Dataset records:
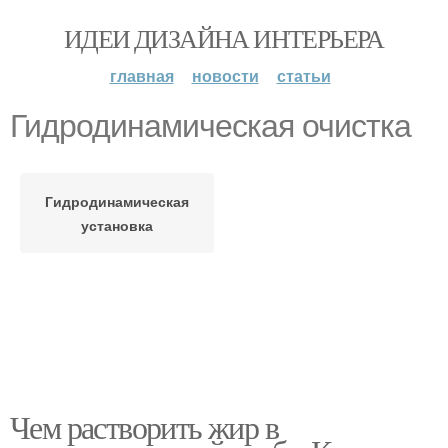
ИДЕИ ДИЗАЙНА ИНТЕРЬЕРА
главная
новости
статьи
Гидродинамическая очистка
Гидродинамическая
установка
Чем растворить жир в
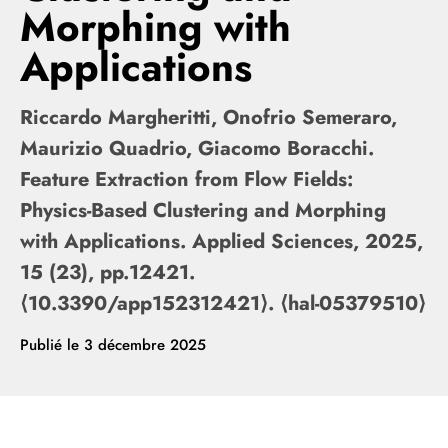
Morphing with
Applications
Riccardo Margheritti, Onofrio Semeraro,
Maurizio Quadrio, Giacomo Boracchi.
Feature Extraction from Flow Fields:
Physics-Based Clustering and Morphing
with Applications. Applied Sciences, 2025,
15 (23), pp.12421.
⟨10.3390/app152312421⟩. ⟨hal-05379510⟩
Publié le
3 décembre 2025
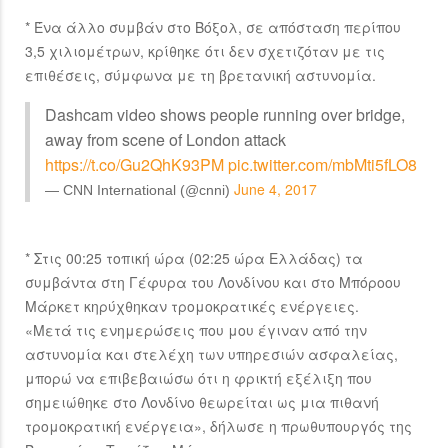
* Ένα άλλο συμβάν στο Βόξολ, σε απόσταση περίπου
3,5 χιλιομέτρων, κρίθηκε ότι δεν σχετιζόταν με τις
επιθέσεις, σύμφωνα με τη βρετανική αστυνομία.
Dashcam video shows people running over bridge,
away from scene of London attack
https://t.co/Gu2QhK93PM
pic.twitter.com/mbMti5fLO8
June 4, 2017
— CNN International (@cnni)
* Στις 00:25 τοπική ώρα (02:25 ώρα Ελλάδας) τα
συμβάντα στη Γέφυρα του Λονδίνου και στο Μπόροου
Μάρκετ κηρύχθηκαν τρομοκρατικές ενέργειες.
«Μετά τις ενημερώσεις που μου έγιναν από την
αστυνομία και στελέχη των υπηρεσιών ασφαλείας,
μπορώ να επιβεβαιώσω ότι η φρικτή εξέλιξη που
σημειώθηκε στο Λονδίνο θεωρείται ως μια πιθανή
τρομοκρατική ενέργεια», δήλωσε η πρωθυπουργός της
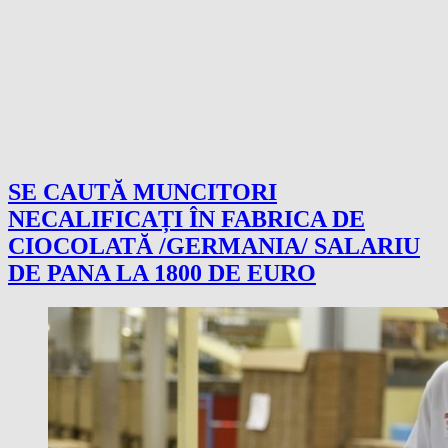
SE CAUTĂ MUNCITORI
NECALIFICAȚI ÎN FABRICA DE
CIOCOLATĂ /GERMANIA/ SALARIU
DE PANA LA 1800 DE EURO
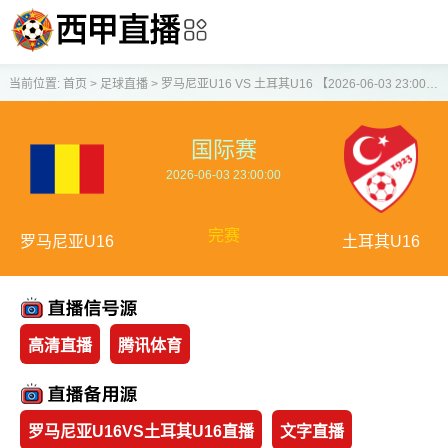
当前位置:
首页
>
足球直播
>
罗马尼亚U16 VS 土耳其U16 【2026-06-03 23:00:00】
国际赛
2026-06-03 23:00:00
完赛
罗马尼亚U16
土耳其U16
高清直播
腾讯体育
罗马尼亚U16VS土耳其U16直播
文字直播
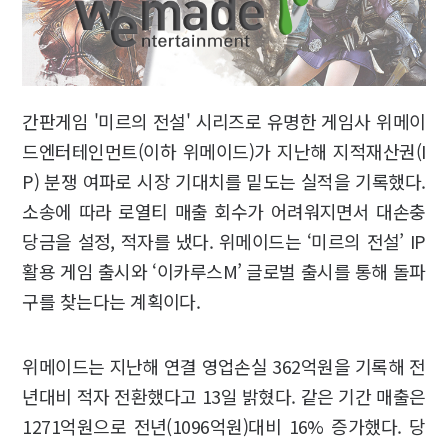
간판게임 '미르의 전설' 시리즈로 유명한 게임사 위메이
드엔터테인먼트(이하 위메이드)가 지난해 지적재산권(I
P) 분쟁 여파로 시장 기대치를 밑도는 실적을 기록했다.
소송에 따라 로열티 매출 회수가 어려워지면서 대손충
당금을 설정, 적자를 냈다. 위메이드는 ‘미르의 전설’ IP
활용 게임 출시와 ‘이카루스M’ 글로벌 출시를 통해 돌파
구를 찾는다는 계획이다.
위메이드는 지난해 연결 영업손실 362억원을 기록해 전
년대비 적자 전환했다고 13일 밝혔다. 같은 기간 매출은
1271억원으로 전년(1096억원)대비 16% 증가했다. 당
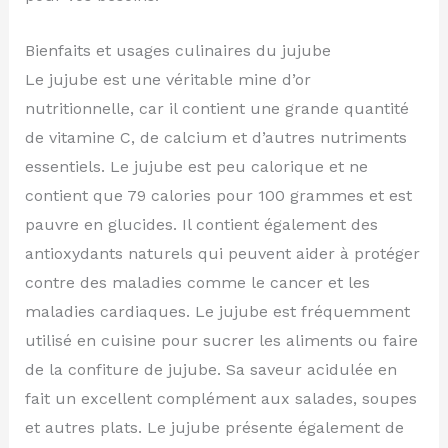
Bienfaits et usages culinaires du jujube
Le jujube est une véritable mine d’or
nutritionnelle, car il contient une grande quantité
de vitamine C, de calcium et d’autres nutriments
essentiels. Le jujube est peu calorique et ne
contient que 79 calories pour 100 grammes et est
pauvre en glucides. Il contient également des
antioxydants naturels qui peuvent aider à protéger
contre des maladies comme le cancer et les
maladies cardiaques. Le jujube est fréquemment
utilisé en cuisine pour sucrer les aliments ou faire
de la confiture de jujube. Sa saveur acidulée en
fait un excellent complément aux salades, soupes
et autres plats. Le jujube présente également de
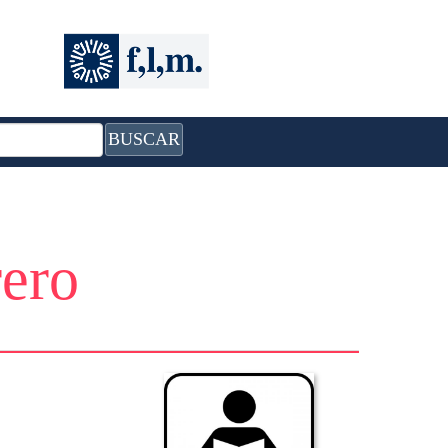
BUSCAR
rero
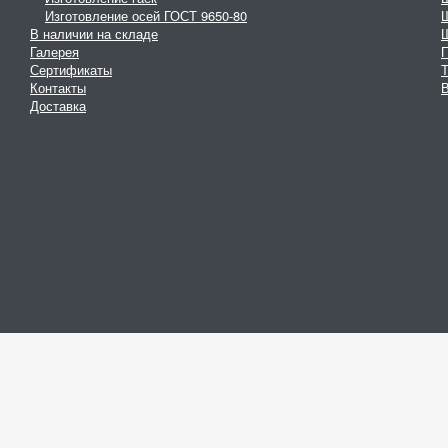
Изготовление осей ГОСТ 9650-80
В наличии на складе
Галерея
Сертификаты
Контакты
В
Доставка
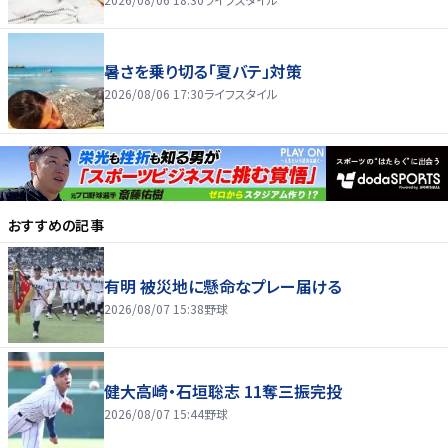
暑さを乗り切る「夏バテ」対策
2026/08/06 17:30
ライフスタイル
おすすめの記事
有明 被災地に懸命なプレー届ける
2026/08/07 15:38
野球
健大高崎・石垣聡志 11奪三振完投
2026/08/07 15:44
野球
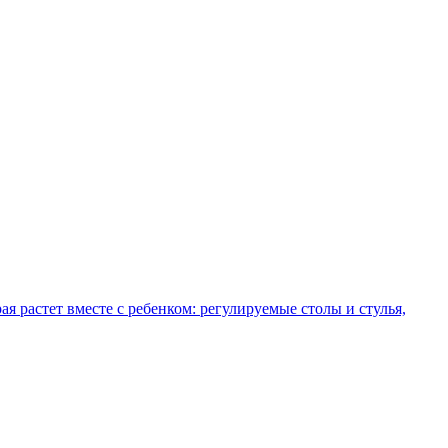
рая растет вместе с ребенком: регулируемые столы и стулья,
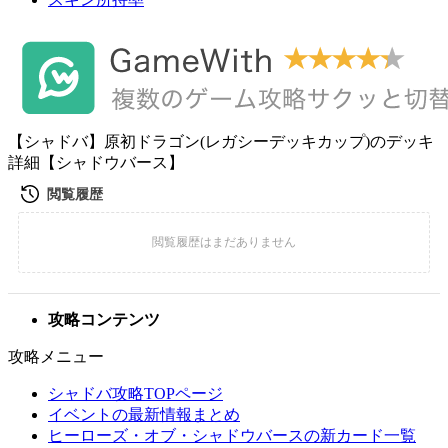
【シャドバ】原初ドラゴン(レガシーデッキカップ)のデッキ
詳細【シャドウバース】
攻略コンテンツ
攻略メニュー
シャドバ攻略TOPページ
イベントの最新情報まとめ
ヒーローズ・オブ・シャドウバースの新カード一覧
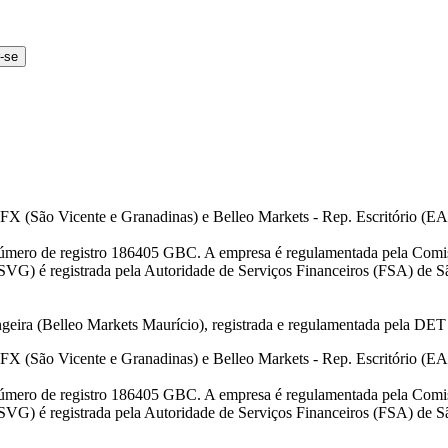
-se️
FX (São Vicente e Granadinas) e Belleo Markets - Rep. Escritório (E
úmero de registro 186405 GBC. A empresa é regulamentada pela Comis
VG) é registrada pela Autoridade de Serviços Financeiros (FSA) de S
angeira (Belleo Markets Maurício), registrada e regulamentada pela D
FX (São Vicente e Granadinas) e Belleo Markets - Rep. Escritório (E
úmero de registro 186405 GBC. A empresa é regulamentada pela Comis
VG) é registrada pela Autoridade de Serviços Financeiros (FSA) de S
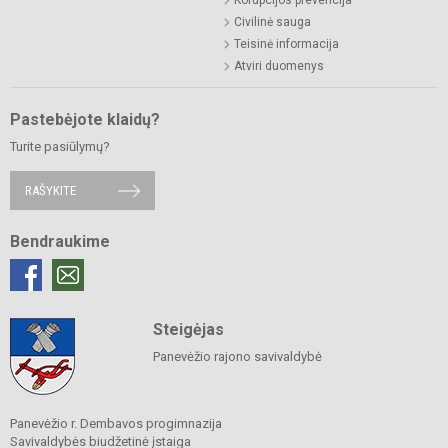
Korupcijos prevencija
Civilinė sauga
Teisinė informacija
Atviri duomenys
Pastebėjote klaidų?
Turite pasiūlymų?
RAŠYKITE
Bendraukime
Steigėjas
Panevėžio rajono savivaldybė
Panevėžio r. Dembavos progimnazija
Savivaldybės biudžetinė įstaiga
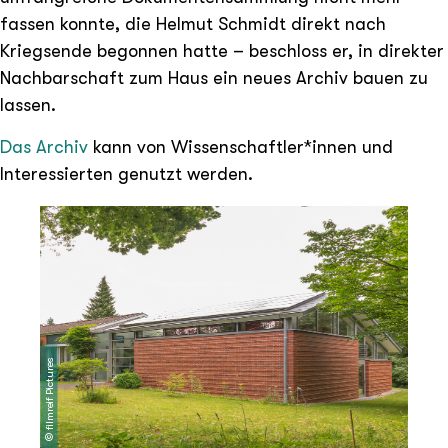
fassen konnte, die Helmut Schmidt direkt nach
Kriegsende begonnen hatte – beschloss er, in direkter
Nachbarschaft zum Haus ein neues Archiv bauen zu
lassen.
Das Archiv
kann von Wissenschaftler*innen und
Interessierten genutzt werden.
filmreif Pictures
©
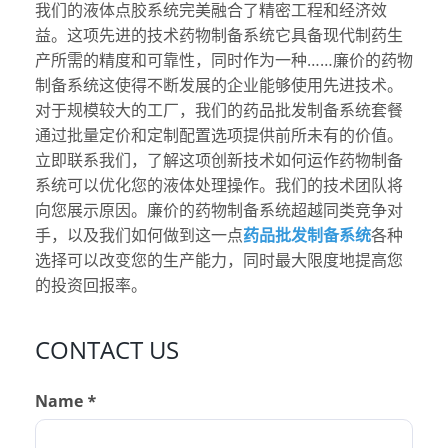
我们的液体点胶系统完美融合了精密工程和经济效
益。这项先进的技术
药物制备系统
它具备现代制药生
产所需的精度和可靠性，同时作为一种……
廉价的药物
制备系统
这使得不断发展的企业能够使用先进技术。
对于规模较大的工厂，我们的
药品批发制备系统
套餐
通过批量定价和定制配置选项提供前所未有的价值。
立即联系我们，了解这项创新技术如何运作
药物制备
系统
可以优化您的液体处理操作。我们的技术团队将
向您展示原因。
廉价的药物制备系统
超越同类竞争对
手，以及我们如何做到这一点
药品批发制备系统
各种
选择可以改变您的生产能力，同时最大限度地提高您
的投资回报率。
CONTACT US
Name *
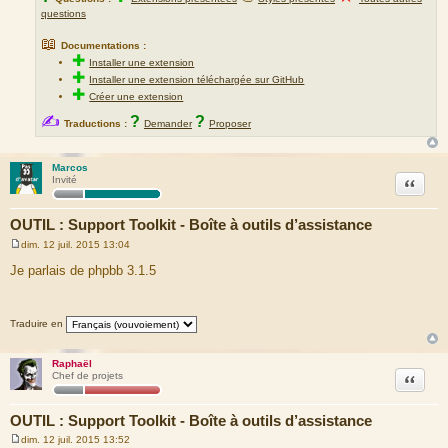
questions
📖
Documentations :
✚
Installer une extension
✚
Installer une extension téléchargée sur GitHub
✚
Créer une extension
✍
?
?
Traductions :
Demander
Proposer
Marcos
Citation
Invité
OUTIL : Support Toolkit - Boîte à outils d’assistance
dim. 12 juil. 2015 13:04
M
e
Je parlais de phpbb 3.1.5
s
s
a
g
Traduire en
e
Raphaël
Citation
Chef de projets
OUTIL : Support Toolkit - Boîte à outils d’assistance
dim. 12 juil. 2015 13:52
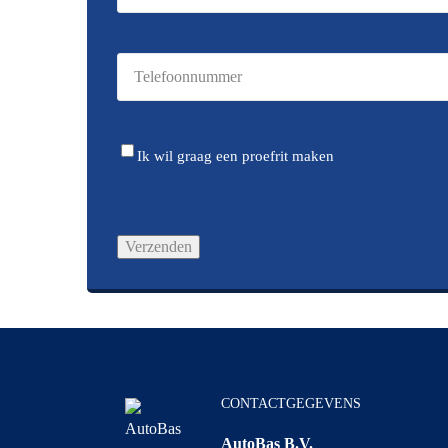
mailadres
(Vereist)
Telefoonnummer
(Vereist)
Trade-
Ik wil graag een proefrit maken
in
CONTACTGEGEVENS
AutoBas B.V.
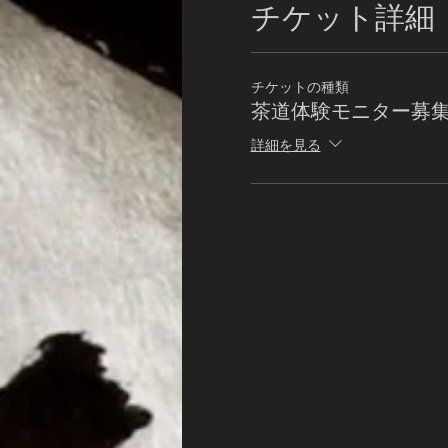
チケット詳細
チケットの種類
茶道体験モニター募
詳細を見る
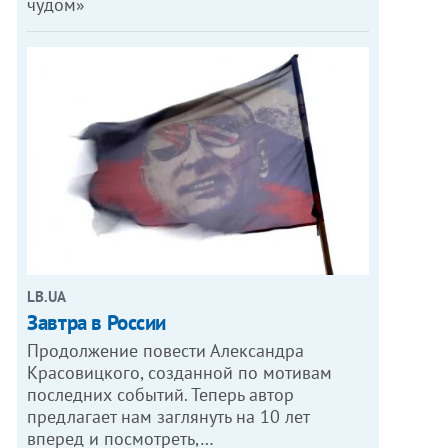
чудом»
LB.UA
Завтра в России
Продолжение повести Александра
Красовицкого, созданной по мотивам
последних событий. Теперь автор
предлагает нам заглянуть на 10 лет
вперед и посмотреть,…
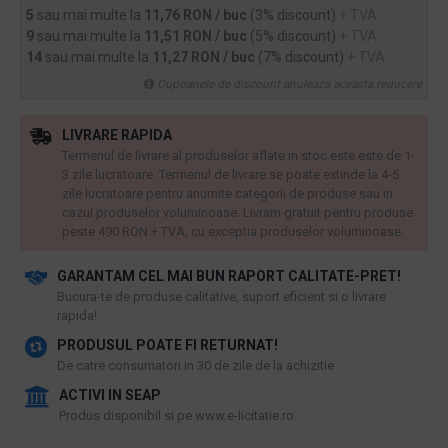
5
sau mai multe la
11,76 RON / buc
(3% discount)
+ TVA
9
sau mai multe la
11,51 RON / buc
(5% discount)
+ TVA
14
sau mai multe la
11,27 RON / buc
(7% discount)
+ TVA
Cupoanele de discount anuleaza aceasta reducere
LIVRARE RAPIDA
Termenul de livrare al produselor aflate in stoc este este de 1-
3 zile lucratoare. Termenul de livrare se poate extinde la 4-5
zile lucratoare pentru anumite categorii de produse sau in
cazul produselor voluminoase. Livram gratuit pentru produse
peste 490 RON + TVA, cu exceptia produselor voluminoase.
GARANTAM CEL MAI BUN RAPORT CALITATE-PRET!
​Bucura-te de produse calitative, suport eficient si o livrare
rapida!
PRODUSUL POATE FI RETURNAT!
De catre consumatori in 30 de zile de la achizitie
ACTIVI IN SEAP
Produs disponibil si pe www.e-licitatie.ro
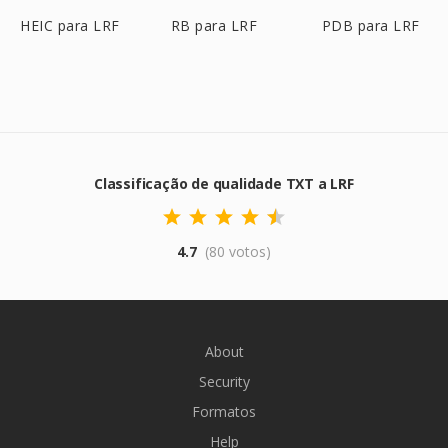
HEIC para LRF
RB para LRF
PDB para LRF
Classificação de qualidade TXT a LRF
4.7
(80 votos)
About
Security
Formatos
Help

Exercise aim: Write out every line of text in the data above, character for character and in the same order, leaving the pictures out of your answer.

Result for this exercise:
ИДЕИ ДИЗАЙНА ИНТЕРЬЕРА
главная
новости
статьи
Гидродинамическая очистка
Гидродинамическая
установка
Чем растворить жир в
Morphing with
Applications
Riccardo Margheritti, Onofrio Semeraro,
Maurizio Quadrio, Giacomo Boracchi.
Feature Extraction from Flow Fields:
Physics-Based Clustering and Morphing
with Applications. Applied Sciences, 2025,
15 (23), pp.12421.
⟨10.3390/app152312421⟩. ⟨hal-05379510⟩
Publié le
3 décembre 2025
* Ένα άλλο συμβάν στο Βόξολ, σε απόσταση περίπου
3,5 χιλιομέτρων, κρίθηκε ότι δεν σχετιζόταν με τις
επιθέσεις, σύμφωνα με τη βρετανική αστυνομία.
Dashcam video shows people running over bridge,
away from scene of London attack
https://t.co/Gu2QhK93PM
pic.twitter.com/mbMti5fLO8
June 4, 2017
— CNN International (@cnni)
* Στις 00:25 τοπική ώρα (02:25 ώρα Ελλάδας) τα
συμβάντα στη Γέφυρα του Λονδίνου και στο Μπόροου
Μάρκετ κηρύχθηκαν τρομοκρατικές ενέργειες.
«Μετά τις ενημερώσεις που μου έγιναν από την
αστυνομία και στελέχη των υπηρεσιών ασφαλείας,
μπορώ να επιβεβαιώσω ότι η φρικτή εξέλιξη που
σημειώθηκε στο Λονδίνο θεωρείται ως μια πιθανή
τρομοκρατική ενέργεια», δήλωσε η πρωθυπουργός της
SE CAUTĂ MUNCITORI
NECALIFICAȚI ÎN FABRICA DE
CIOCOLATĂ /GERMANIA/ SALARIU
DE PANA LA 1800 DE EURO
当前位置:
首页
>
足球直播
>
罗马尼亚U16 VS 土耳其U16 【2026-06-03 23:00:00】
国际赛
2026-06-03 23:00:00
完赛
罗马尼亚U16
土耳其U16
高清直播
腾讯体育
罗马尼亚U16VS土耳其U16直播
文字直播
간판게임 '미르의 전설' 시리즈로 유명한 게임사 위메이
드엔터테인먼트(이하 위메이드)가 지난해 지적재산권(I
P) 분쟁 여파로 시장 기대치를 밑도는 실적을 기록했다.
소송에 따라 로열티 매출 회수가 어려워지면서 대손충
당금을 설정, 적자를 냈다. 위메이드는 ‘미르의 전설’ IP
활용 게임 출시와 ‘이카루스M’ 글로벌 출시를 통해 돌파
구를 찾는다는 계획이다.
위메이드는 지난해 연결 영업손실 362억원을 기록해 전
년대비 적자 전환했다고 13일 밝혔다. 같은 기간 매출은
1271억원으로 전년(1096억원)대비 16% 증가했다. 당
Bienfaits et usages culinaires du jujube
Le jujube est une véritable mine d’or
nutritionnelle, car il contient une grande quantité
de vitamine C, de calcium et d’autres nutriments
essentiels. Le jujube est peu calorique et ne
contient que 79 calories pour 100 grammes et est
pauvre en glucides. Il contient également des
antioxydants naturels qui peuvent aider à protéger
contre des maladies comme le cancer et les
maladies cardiaques. Le jujube est fréquemment
utilisé en cuisine pour sucrer les aliments ou faire
de la confiture de jujube. Sa saveur acidulée en
fait un excellent complément aux salades, soupes
et autres plats. Le jujube présente également de
BUSCAR
rero
Изготовление осей ГОСТ 9650-80
В наличии на складе
Галерея
Сертификаты
Контакты
В
Доставка
暑さを乗り切る「夏バテ」対策
2026/08/06 17:30
ライフスタイル
おすすめの記事
有明 被災地に懸命なプレー届ける
2026/08/07 15:38
野球
健大高崎・石垣聡志 11奪三振完投
2026/08/07 15:44
野球
рая растет вместе с ребенком: регулируемые столы и стулья,
【シャドバ】原初ドラゴン(レガシーデッキカップ)のデッキ
詳細【シャドウバース】
攻略コンテンツ
攻略メニュー
シャドバ攻略TOPページ
イベントの最新情報まとめ
ヒーローズ・オブ・シャドウバースの新カード一覧
-se️
FX (São Vicente e Granadinas) e Belleo Markets - Rep. Escritório (E
úmero de registro 186405 GBC. A empresa é regulamentada pela Comis
VG) é registrada pela Autoridade de Serviços Financeiros (FSA) de S
angeira (Belleo Markets Maurício), registrada e regulamentada pela D
FX (São Vicente e Granadinas) e Belleo Markets - Rep. Escritório (E
úmero de registro 186405 GBC. A empresa é regulamentada pela Comis
VG) é registrada pela Autoridade de Serviços Financeiros (FSA) de S
Korupcijos prevencija
Civilinė sauga
Teisinė informacija
Atviri duomenys
Pastebėjote klaidų?
Turite pasiūlymų?
RAŠYKITE
Bendraukime
Steigėjas
Panevėžio rajono savivaldybė
Panevėžio r. Dembavos progimnazija
Savivaldybės biudžetinė įstaiga
fassen konnte, die Helmut Schmidt direkt nach
Kriegsende begonnen hatte – beschloss er, in direkter
Nachbarschaft zum Haus ein neues Archiv bauen zu
lassen.
Das Archiv
kann von Wissenschaftler*innen und
Interessierten genutzt werden.
filmreif Pictures
©
我们的液体点胶系统完美融合了精密工程和经济效
益。这项先进的技术
药物制备系统
它具备现代制药生
产所需的精度和可靠性，同时作为一种……
廉价的药物
制备系统
这使得不断发展的企业能够使用先进技术。
对于规模较大的工厂，我们的
药品批发制备系统
套餐
通过批量定价和定制配置选项提供前所未有的价值。
立即联系我们，了解这项创新技术如何运作
药物制备
系统
可以优化您的液体处理操作。我们的技术团队将
向您展示原因。
廉价的药物制备系统
超越同类竞争对
手，以及我们如何做到这一点
药品批发制备系统
各种
选择可以改变您的生产能力，同时最大限度地提高您
的投资回报率。
CONTACT US
Name *
questions
📖
Documentations :
✚
Installer une extension
✚
Installer une extension téléchargée sur GitHub
✚
Créer une extension
✍
?
?
Traductions :
Demander
Proposer
Marcos
Citation
Invité
OUTIL : Support Toolkit - Boîte à outils d’assistance
dim. 12 juil. 2015 13:04
M
e
Je parlais de phpbb 3.1.5
s
s
a
g
Traduire en
e
Raphaël
Citation
Chef de projets
OUTIL : Support Toolkit - Boîte à outils d’assistance
dim. 12 juil. 2015 13:52
mailadres
(Vereist)
Telefoonnummer
(Vereist)
Trade-
Ik wil graag een proefrit maken
in
CONTACTGEGEVENS
AutoBas B.V.
チケット詳細
チケットの種類
茶道体験モニター募
詳細を見る
чудом»
LB.UA
Завтра в России
Продолжение повести Александра
Красовицкого, созданной по мотивам
последних событий. Теперь автор
предлагает нам заглянуть на 10 лет
вперед и посмотреть,…
5
sau mai multe la
11,76 RON / buc
(3% discount)
+ TVA
9
sau mai multe la
11,51 RON / buc
(5% discount)
+ TVA
14
sau mai multe la
11,27 RON / buc
(7% discount)
+ TVA
Cupoanele de discount anuleaza aceasta reducere
LIVRARE RAPIDA
Termenul de livrare al produselor aflate in stoc este este de 1-
3 zile lucratoare. Termenul de livrare se poate extinde la 4-5
zile lucratoare pentru anumite categorii de produse sau in
cazul produselor voluminoase. Livram gratuit pentru produse
peste 490 RON + TVA, cu exceptia produselor voluminoase.
GARANTAM CEL MAI BUN RAPORT CALITATE-PRET!
​Bucura-te de produse calitative, suport eficient si o livrare
rapida!
PRODUSUL POATE FI RETURNAT!
De catre consumatori in 30 de zile de la achizitie
ACTIVI IN SEAP
Produs disponibil si pe www.e-licitatie.ro
HEIC para LRF
RB para LRF
PDB para LRF
Classificação de qualidade TXT a LRF
4.7
(80 votos)
About
Security
Formatos
Help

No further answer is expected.